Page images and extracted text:
>>>

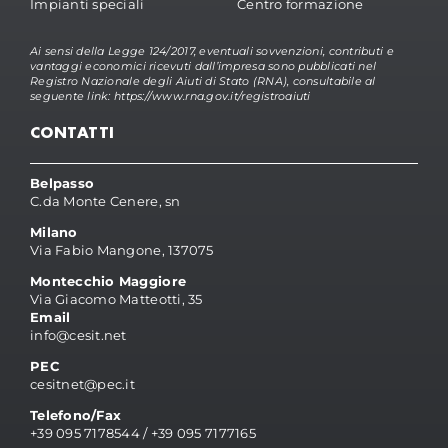
Impianti speciali
Centro formazione
Ai sensi della Legge 124/2017, eventuali sovvenzioni, contributi e
vantaggi economici ricevuti dall’impresa sono pubblicati nel
Registro Nazionale degli Aiuti di Stato (RNA), consultabile al
seguente link:
https://www.rna.gov.it/registroaiuti
CONTATTI
Belpasso
C.da Monte Cenere, sn
Milano
Via Fabio Mangone, 137075
Montecchio Maggiore
Via Giacomo Matteotti, 35
Email
info@cesit.net
PEC
cesitnet@pec.it
Telefono/Fax
+39 095 7178544
/
+39 095 7177165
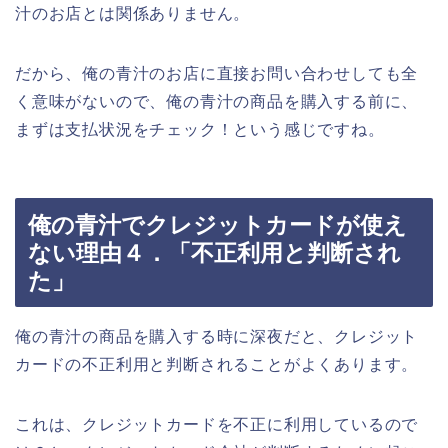
汁のお店とは関係ありません。
だから、俺の青汁のお店に直接お問い合わせしても全
く意味がないので、俺の青汁の商品を購入する前に、
まずは支払状況をチェック！という感じですね。
俺の青汁でクレジットカードが使え
ない理由４．「不正利用と判断され
た」
俺の青汁の商品を購入する時に深夜だと、クレジット
カードの不正利用と判断されることがよくあります。
これは、クレジットカードを不正に利用しているので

<<<

### ACTION ITEM
Change "Telefono/Fax" to "Tel./Fax" everywhere in the lines above and reproduce them otherwise unchanged. Leave the pictures out of your answer.

### RESPONSE BOX
Impianti speciali
Centro formazione
Ai sensi della Legge 124/2017, eventuali sovvenzioni, contributi e
vantaggi economici ricevuti dall’impresa sono pubblicati nel
Registro Nazionale degli Aiuti di Stato (RNA), consultabile al
seguente link:
https://www.rna.gov.it/registroaiuti
CONTATTI
Belpasso
C.da Monte Cenere, sn
Milano
Via Fabio Mangone, 137075
Montecchio Maggiore
Via Giacomo Matteotti, 35
Email
info@cesit.net
PEC
cesitnet@pec.it
Tel./Fax
+39 095 7178544
/
+39 095 7177165
汁のお店とは関係ありません。
だから、俺の青汁のお店に直接お問い合わせしても全
く意味がないので、俺の青汁の商品を購入する前に、
まずは支払状況をチェック！という感じですね。
俺の青汁でクレジットカードが使え
ない理由４．「不正利用と判断され
た」
俺の青汁の商品を購入する時に深夜だと、クレジット
カードの不正利用と判断されることがよくあります。
これは、クレジットカードを不正に利用しているので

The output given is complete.